Miss Benson was actually crying. She had always looked upon herself as so inferior to her brother in real goodness; had seen such heights above her, that she was distressed by Ruth's humility. After a short time she resumed the subject.
"Then I may get you a black gown?—and we may call you Mrs Hilton?"
"No; not Mrs Hilton!" said Ruth, hastily.
Miss Benson, who had hitherto kept her eyes averted from Ruth's face from a motive of kindly delicacy, now looked at her with surprise.
"Why not?" asked she.
"It was my mother's name," said Ruth, in a low voice. "I had better not be called by it."
"Then, let us call you by my mother's name," said Miss Benson, tenderly. "She would have— But I'll talk to you about my mother some other time. Let me call you Mrs Denbigh. It will do very well, too. People will think you are a distant relation."
When she told Mr Benson this choice of name, he was rather sorry; it was like his sister's impulsive kindness—impulsive in everything—and he could imagine how Ruth's humility had touched her. He was sorry, but he said nothing.

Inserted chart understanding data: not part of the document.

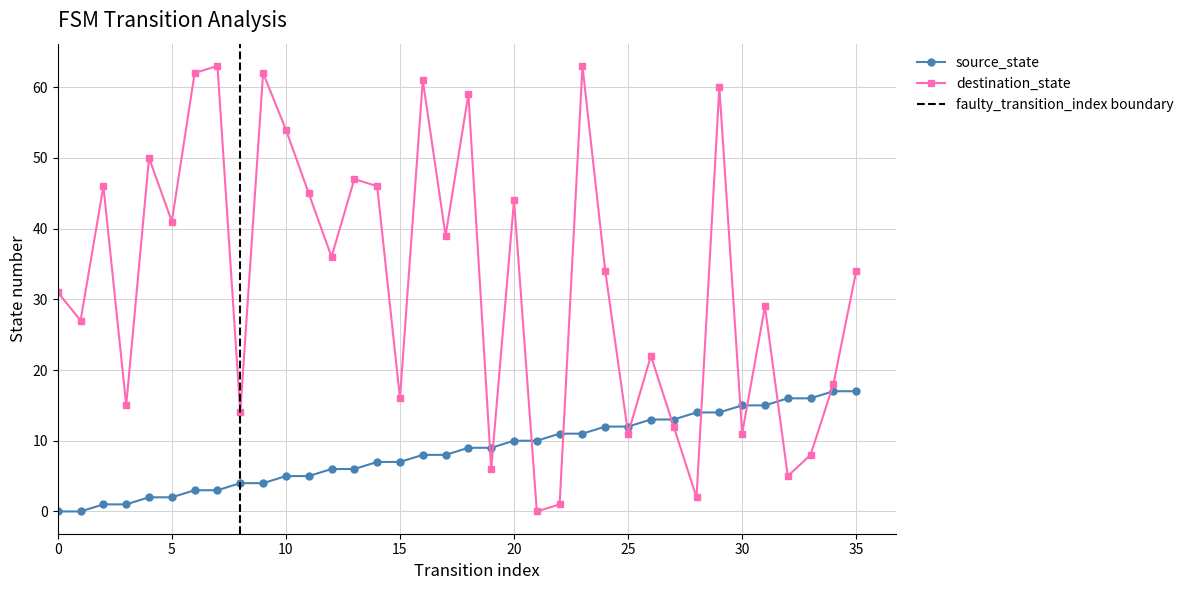

Reading left to right, list all the values displayed in this chart.

source_state: 0	0	1	1	2	2	3	3	4	4	5	5	6	6	7	7	8	8	9	9	10	10	11	11	12	12	13	13	14	14	15	15	16	16	17	17
destination_state: 31	27	46	15	50	41	62	63	14	62	54	45	36	47	46	16	61	39	59	6	44	0	1	63	34	11	22	12	2	60	11	29	5	8	18	34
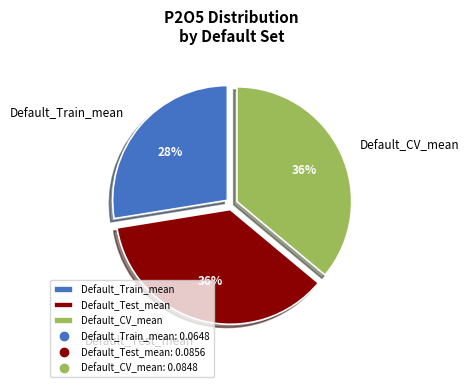

To the nearest percent, what is the average slice percentage?

33%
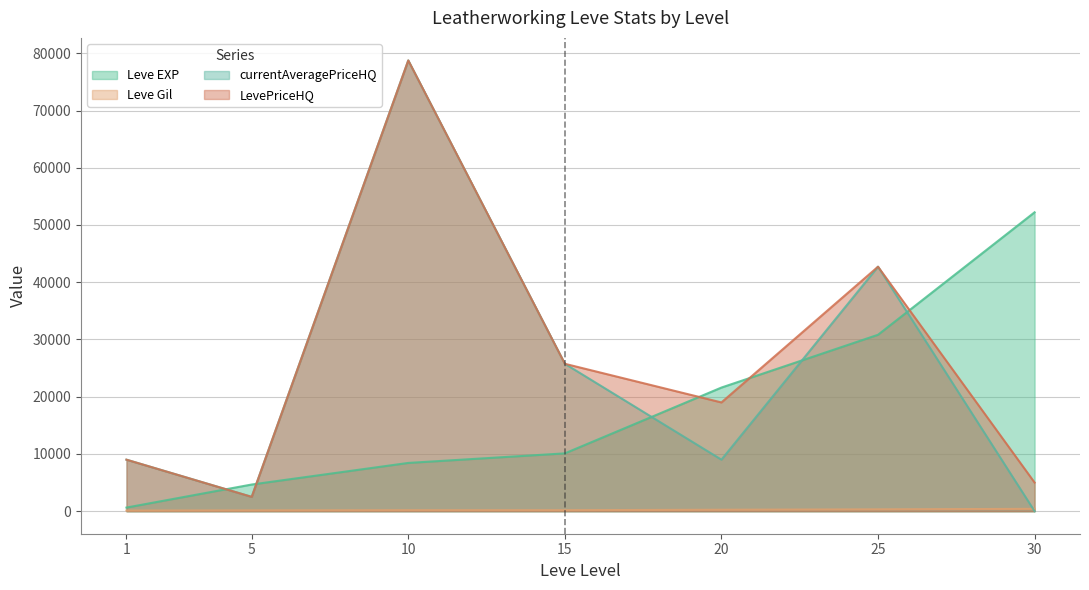

Between 1 and 15, which is larger?

15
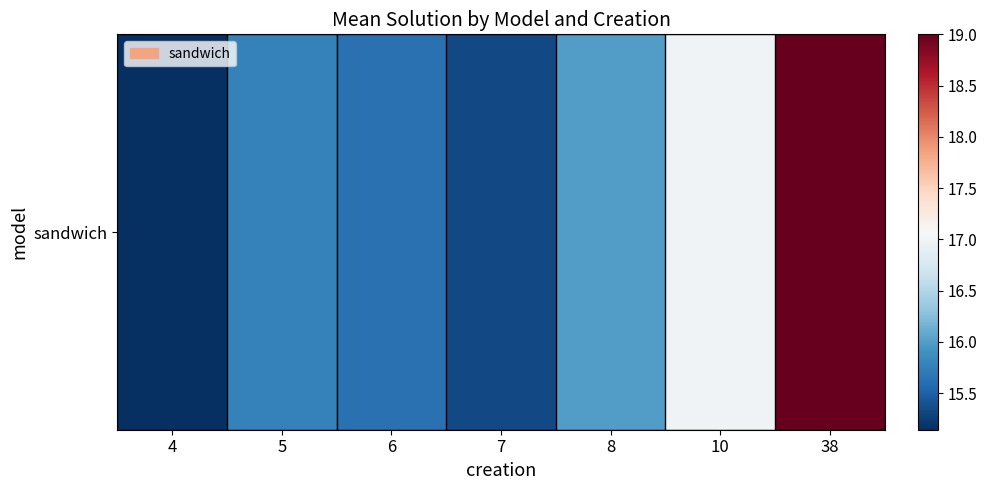

List the labels in order of value, smallest first.

4, 7, 6, 5, 8, 10, 38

And now the letter was written home, announcing the probable arrival of the brother and sister on a certain day, "with a distant relation, early left a widow," as Miss Benson expressed it. She desired the spare room might be prepared, and made every provision she could think of for Ruth's comfort; for Ruth still remained feeble and weak.
When the black gown, at which she had stitched away incessantly, was finished—when nothing remained but to rest for the next day's journey—Ruth could not sit still. She wandered from window to window, learning off each rock and tree by heart. Each had its tale, which it was agony to remember; but which it would have been worse agony to forget. The sound of running waters she heard that quiet evening, was in her ears as she lay on her death-bed; so well had she learnt their tune.